To actually use the data, the client needed an application reading from the Kinesis stream, updating visualizations in near real-time. Levvel chose to build a simple Shiny application with the statistical programming language R based on the flexibility and simplicity of their graphics packages and the existing skillset and tools in use by the client.
As data was emitted from the cars on the track, TRD’s Kinesis stream stored it and the Python code, running on EMR, collected it. The Python wrote it to both the client’s Kinesis stream and HDFS. The Kinesis stream was wired up to Firehose for storage to S3 and Analytics for any future streaming applications. In the meantime, the data was also displayed in a number of visualizations in the Shiny app, mirroring the static analysis produced by the client’s engineers. Options in the Shiny app allowed users to replay races and practices that existed on the stream in the last seven days, or collect data in near real-time.

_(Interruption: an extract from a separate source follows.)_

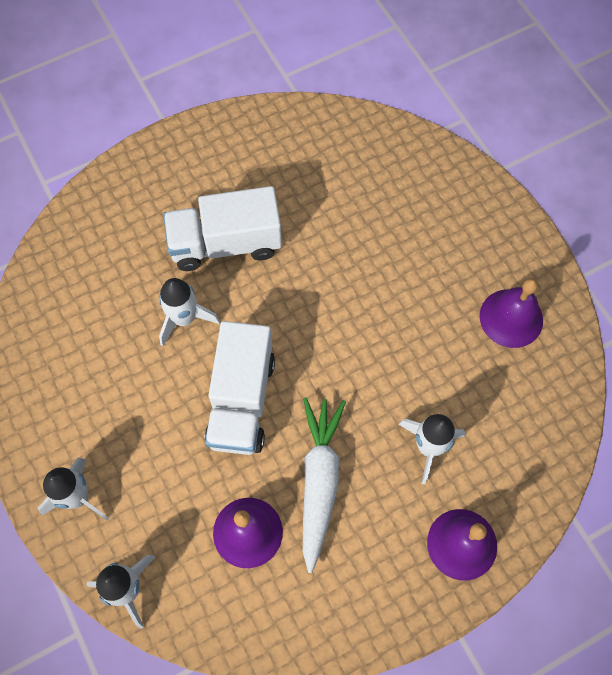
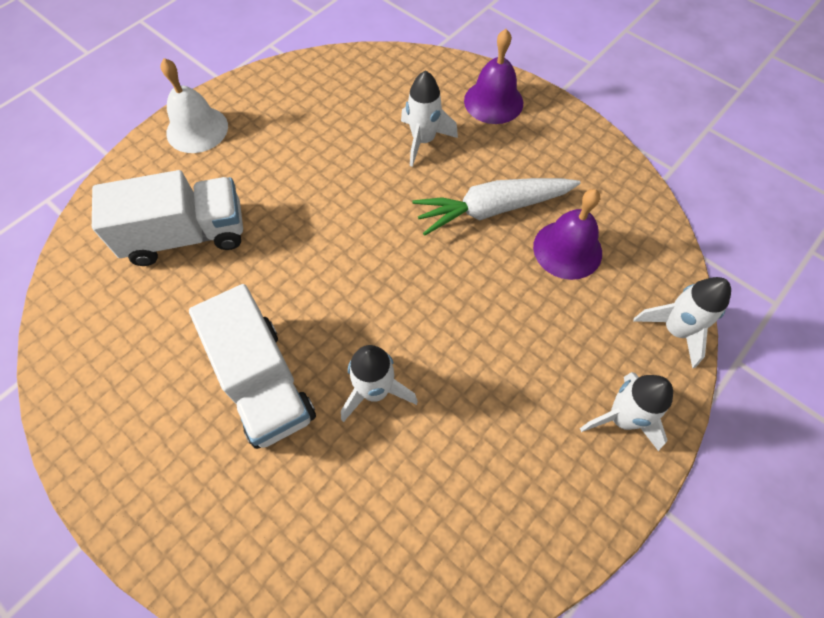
camera: 110 degrees left, 5 degrees down
white truck [204,321,275,455] -> white truck moved to [92,170,243,266]
purple bell [480,278,543,348] -> none
none -> white bell [161,58,228,153]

The client went from day-after analysis of static data strewn across nearly a million JSON files to live visualizations of streaming data refreshed every few seconds. Plenty of work remains to be done, but the depth of analysis that is now possible is limited only by the client’s prerogatives rather than their inability to process data. Queries can be designed on raw streaming data in Python or R, applications can be built with Kinesis Analytics, and the EMR cluster can be resized and tuned to accommodate more data sources and analytic uses that come in the future. Even without all the live data streaming and machinery implied by Kinesis and EMR, the client can also write queries to be executed on Athena as needed.
The stakes are high in modern sporting events, and technology is front and center when it comes to earning and maintaining a competitive edge. The client’s new positioning allows them to take full advantage of their data when it is fresh and most valuable, opening the door to almost unlimited analytic possibilities.